"There are many learning tools at our finger tips if we want them. It is also okay not to want them. It took me a long time to get to the point where I acted and made tangible steps towards new forms of personal fulfillment. These personal things live inside you, and only you can figure them out."
I may regret this post because it could end up being both embarrassing (to me) and painful (for others), but I will humble myself to put it out there anyhow.
In my time of intense self-reflection, I sought answers to many things. For quite some time now I have tasked myself with proofing certain things to ensure they still served a purpose in my life, but also challenging myself to justify why I let other things go. For example, a couple of years ago I started taking English riding lessons with a friend. I rode and showed horses as a kid and realized that although I would not soon have a horse in my back yard, it was entirely possible to drive to a stable where they will rent you an entire horse, complete with tack and instruction, for a reasonable rate. I did that until some reoccurring back issues made it difficult to do it, but I will return to it when I am able.
More recently, I asked myself why I was not learning to play the guitar that sat dutifully in my home waiting for the day I would pick it up. It was given to me years ago, by my Aunt who has since passed away. In taking it, the stipulation was I would learn to play it. I had not. After my journey into emotional isolation, I was evaluating ways to feel more connected to the things that make me happy. I decided to start guitar lessons. When I asked myself why I had not done this prior, I realized the reason was rather juvenile. I had not done so up because nobody was going to do it for me. I had to do it myself. My mum was not going to call the music school and then drive me over there, or ask me if I had practiced. She may have been the last person who ever made me a music lesson in the past, but now it was up to me. I realized I knew how to do this. I am a person of action. I did this years ago when I went back to university to pursue my two writing degrees. This too is in me.

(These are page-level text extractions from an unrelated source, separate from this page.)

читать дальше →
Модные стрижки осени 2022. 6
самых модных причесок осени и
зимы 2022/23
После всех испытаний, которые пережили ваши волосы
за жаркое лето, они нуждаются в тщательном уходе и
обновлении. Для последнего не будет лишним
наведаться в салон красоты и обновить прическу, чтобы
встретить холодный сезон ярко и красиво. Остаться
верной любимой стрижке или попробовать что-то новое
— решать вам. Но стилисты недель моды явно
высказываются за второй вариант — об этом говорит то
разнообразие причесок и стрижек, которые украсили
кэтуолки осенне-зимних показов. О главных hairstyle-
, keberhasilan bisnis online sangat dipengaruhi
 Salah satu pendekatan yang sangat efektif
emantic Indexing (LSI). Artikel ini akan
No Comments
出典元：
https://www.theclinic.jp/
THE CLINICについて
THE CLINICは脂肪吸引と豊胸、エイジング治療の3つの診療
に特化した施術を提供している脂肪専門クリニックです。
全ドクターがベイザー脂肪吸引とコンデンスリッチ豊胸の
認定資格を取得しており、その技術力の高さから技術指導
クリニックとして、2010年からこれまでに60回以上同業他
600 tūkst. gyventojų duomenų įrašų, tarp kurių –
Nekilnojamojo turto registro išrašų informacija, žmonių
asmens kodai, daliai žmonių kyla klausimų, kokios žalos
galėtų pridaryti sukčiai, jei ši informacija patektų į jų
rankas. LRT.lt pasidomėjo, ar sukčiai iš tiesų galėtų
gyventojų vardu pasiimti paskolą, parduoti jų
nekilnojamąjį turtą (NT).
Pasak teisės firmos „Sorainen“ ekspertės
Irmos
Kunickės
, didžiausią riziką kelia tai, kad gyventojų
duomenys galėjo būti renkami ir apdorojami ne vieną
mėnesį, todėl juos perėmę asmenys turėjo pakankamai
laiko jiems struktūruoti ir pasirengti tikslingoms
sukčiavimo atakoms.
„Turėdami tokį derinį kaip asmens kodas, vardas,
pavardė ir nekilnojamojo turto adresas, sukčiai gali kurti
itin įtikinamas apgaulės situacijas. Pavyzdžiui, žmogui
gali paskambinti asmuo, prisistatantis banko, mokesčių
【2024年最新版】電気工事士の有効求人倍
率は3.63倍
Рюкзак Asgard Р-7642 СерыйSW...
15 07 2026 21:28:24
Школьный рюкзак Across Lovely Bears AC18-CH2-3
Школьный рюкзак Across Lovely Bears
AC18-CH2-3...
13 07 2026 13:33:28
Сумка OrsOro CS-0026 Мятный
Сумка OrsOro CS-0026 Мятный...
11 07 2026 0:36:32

So, I am taking lessons. Unfortunately, with our current world events, the in-person lessons are now either on hold or have to take place virtually, but there are options. I signed up for Fenders offer for three months free lessons on their on-line platform and I am taking those lessons. While I was at it, I decided to take an online course: Yale University's free online course The Science of Well-Being.
There are many learning tools at our finger tips if we want them. It is also okay not to want them. It took me a long time to get to the point where I acted and made tangible steps towards new forms of personal fulfillment. These personal things live inside you, and only you can figure them out.